Task description
Switch "Normenpyramide" to "Normenhierarchie" in the listing below, then return only the lines from the start of the listing up to and including the line with "POSDATA COLMECAS ALUMNI", with nothing else changed.

Data to process START

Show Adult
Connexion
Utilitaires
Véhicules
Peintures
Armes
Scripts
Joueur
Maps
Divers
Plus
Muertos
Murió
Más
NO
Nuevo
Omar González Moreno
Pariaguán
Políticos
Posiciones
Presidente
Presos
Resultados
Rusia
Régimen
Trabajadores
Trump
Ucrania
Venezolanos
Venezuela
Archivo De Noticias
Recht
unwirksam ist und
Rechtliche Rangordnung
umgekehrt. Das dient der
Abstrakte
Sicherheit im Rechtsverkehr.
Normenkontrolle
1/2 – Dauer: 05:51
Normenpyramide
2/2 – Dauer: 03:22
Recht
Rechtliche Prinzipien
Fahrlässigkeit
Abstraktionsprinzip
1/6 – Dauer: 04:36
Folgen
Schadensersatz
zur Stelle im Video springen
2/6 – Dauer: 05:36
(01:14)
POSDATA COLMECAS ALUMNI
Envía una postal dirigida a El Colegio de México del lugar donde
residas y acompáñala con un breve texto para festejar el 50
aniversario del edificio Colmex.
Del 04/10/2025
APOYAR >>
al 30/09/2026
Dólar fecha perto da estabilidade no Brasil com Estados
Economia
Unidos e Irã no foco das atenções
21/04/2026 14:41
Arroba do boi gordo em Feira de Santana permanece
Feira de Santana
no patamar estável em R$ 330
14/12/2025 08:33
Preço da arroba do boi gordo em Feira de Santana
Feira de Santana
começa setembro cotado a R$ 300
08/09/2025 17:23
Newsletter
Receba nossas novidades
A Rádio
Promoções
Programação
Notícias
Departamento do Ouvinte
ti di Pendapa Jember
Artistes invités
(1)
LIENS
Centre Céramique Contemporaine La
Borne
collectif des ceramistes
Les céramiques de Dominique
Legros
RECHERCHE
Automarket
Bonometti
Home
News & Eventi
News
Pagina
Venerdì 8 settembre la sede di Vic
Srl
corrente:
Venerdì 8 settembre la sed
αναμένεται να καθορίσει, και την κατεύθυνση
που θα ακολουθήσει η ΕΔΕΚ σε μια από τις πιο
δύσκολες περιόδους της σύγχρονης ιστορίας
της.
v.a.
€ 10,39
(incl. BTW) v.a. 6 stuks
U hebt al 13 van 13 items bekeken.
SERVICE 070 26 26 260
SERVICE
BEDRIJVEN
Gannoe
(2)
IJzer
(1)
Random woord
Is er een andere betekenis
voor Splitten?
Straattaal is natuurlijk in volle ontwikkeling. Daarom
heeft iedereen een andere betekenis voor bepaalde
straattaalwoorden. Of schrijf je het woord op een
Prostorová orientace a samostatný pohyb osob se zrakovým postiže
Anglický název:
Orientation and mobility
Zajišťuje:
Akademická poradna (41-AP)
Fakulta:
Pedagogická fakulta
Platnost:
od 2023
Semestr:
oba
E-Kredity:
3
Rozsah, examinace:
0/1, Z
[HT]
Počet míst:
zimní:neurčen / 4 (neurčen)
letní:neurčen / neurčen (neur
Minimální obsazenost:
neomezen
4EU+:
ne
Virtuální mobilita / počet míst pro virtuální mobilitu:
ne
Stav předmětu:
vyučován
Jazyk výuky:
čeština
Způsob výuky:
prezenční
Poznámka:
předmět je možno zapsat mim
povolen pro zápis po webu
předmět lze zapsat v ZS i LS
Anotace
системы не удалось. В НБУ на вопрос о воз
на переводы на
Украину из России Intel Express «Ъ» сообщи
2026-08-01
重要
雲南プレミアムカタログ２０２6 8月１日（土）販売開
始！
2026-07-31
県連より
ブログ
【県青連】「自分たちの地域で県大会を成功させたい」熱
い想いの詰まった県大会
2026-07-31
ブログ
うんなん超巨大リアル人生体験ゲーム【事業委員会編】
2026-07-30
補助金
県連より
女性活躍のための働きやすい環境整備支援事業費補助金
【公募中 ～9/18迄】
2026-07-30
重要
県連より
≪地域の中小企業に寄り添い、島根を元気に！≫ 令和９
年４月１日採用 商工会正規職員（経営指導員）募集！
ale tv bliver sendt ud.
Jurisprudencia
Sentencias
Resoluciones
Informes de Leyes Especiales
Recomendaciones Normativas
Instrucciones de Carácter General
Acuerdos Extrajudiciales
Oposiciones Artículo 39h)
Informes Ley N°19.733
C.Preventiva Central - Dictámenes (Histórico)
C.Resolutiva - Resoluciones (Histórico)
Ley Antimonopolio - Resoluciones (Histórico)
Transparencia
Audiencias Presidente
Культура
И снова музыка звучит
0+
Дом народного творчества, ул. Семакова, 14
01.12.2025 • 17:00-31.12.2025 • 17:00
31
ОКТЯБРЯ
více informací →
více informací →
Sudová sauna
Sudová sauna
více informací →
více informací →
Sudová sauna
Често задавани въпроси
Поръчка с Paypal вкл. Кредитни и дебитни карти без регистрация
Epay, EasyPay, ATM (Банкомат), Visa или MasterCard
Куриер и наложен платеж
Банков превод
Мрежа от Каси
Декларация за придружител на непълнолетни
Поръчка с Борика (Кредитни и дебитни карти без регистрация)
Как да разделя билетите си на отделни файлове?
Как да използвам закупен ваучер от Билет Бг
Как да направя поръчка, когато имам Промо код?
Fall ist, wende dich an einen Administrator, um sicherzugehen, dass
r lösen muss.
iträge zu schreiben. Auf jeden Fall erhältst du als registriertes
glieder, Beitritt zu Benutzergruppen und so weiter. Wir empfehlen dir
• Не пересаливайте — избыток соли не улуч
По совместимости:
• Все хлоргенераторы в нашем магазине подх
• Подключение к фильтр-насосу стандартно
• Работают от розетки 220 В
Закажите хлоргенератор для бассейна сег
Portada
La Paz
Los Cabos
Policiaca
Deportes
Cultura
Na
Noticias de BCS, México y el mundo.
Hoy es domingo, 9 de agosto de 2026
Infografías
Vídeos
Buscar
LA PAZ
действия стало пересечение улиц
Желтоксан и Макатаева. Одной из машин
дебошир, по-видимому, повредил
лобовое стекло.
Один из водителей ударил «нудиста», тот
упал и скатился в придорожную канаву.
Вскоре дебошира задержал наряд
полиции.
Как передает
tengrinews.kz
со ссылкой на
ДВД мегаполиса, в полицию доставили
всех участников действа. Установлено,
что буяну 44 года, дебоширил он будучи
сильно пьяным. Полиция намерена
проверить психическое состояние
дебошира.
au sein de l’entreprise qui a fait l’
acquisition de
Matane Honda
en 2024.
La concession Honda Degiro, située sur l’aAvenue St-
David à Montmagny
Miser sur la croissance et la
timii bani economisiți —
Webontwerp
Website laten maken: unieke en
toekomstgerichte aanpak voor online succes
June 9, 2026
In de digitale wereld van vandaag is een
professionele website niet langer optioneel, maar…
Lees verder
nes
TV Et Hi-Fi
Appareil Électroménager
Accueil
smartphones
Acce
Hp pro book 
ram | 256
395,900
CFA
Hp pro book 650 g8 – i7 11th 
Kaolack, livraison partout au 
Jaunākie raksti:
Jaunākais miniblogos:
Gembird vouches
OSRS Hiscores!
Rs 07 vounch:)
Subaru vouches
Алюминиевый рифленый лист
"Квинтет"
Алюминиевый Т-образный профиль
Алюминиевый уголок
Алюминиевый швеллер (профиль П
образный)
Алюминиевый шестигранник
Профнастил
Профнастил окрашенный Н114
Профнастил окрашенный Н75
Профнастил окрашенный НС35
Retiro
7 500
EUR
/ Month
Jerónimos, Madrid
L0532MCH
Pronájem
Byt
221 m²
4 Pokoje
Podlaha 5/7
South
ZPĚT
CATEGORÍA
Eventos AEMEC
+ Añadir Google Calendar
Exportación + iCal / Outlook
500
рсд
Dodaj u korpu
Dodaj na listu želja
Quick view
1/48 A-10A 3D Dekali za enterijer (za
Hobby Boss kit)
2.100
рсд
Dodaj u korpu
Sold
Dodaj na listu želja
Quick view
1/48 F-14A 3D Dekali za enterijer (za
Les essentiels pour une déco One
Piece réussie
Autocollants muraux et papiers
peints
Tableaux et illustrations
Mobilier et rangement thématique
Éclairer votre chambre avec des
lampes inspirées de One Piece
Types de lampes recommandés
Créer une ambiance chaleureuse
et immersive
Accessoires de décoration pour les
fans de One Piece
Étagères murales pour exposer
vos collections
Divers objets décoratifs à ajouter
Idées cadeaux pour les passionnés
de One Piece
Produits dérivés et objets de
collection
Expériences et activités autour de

Data to process END

Response box
Show Adult
Connexion
Utilitaires
Véhicules
Peintures
Armes
Scripts
Joueur
Maps
Divers
Plus
Muertos
Murió
Más
NO
Nuevo
Omar González Moreno
Pariaguán
Políticos
Posiciones
Presidente
Presos
Resultados
Rusia
Régimen
Trabajadores
Trump
Ucrania
Venezolanos
Venezuela
Archivo De Noticias
Recht
unwirksam ist und
Rechtliche Rangordnung
umgekehrt. Das dient der
Abstrakte
Sicherheit im Rechtsverkehr.
Normenkontrolle
1/2 – Dauer: 05:51
Normenhierarchie
2/2 – Dauer: 03:22
Recht
Rechtliche Prinzipien
Fahrlässigkeit
Abstraktionsprinzip
1/6 – Dauer: 04:36
Folgen
Schadensersatz
zur Stelle im Video springen
2/6 – Dauer: 05:36
(01:14)
POSDATA COLMECAS ALUMNI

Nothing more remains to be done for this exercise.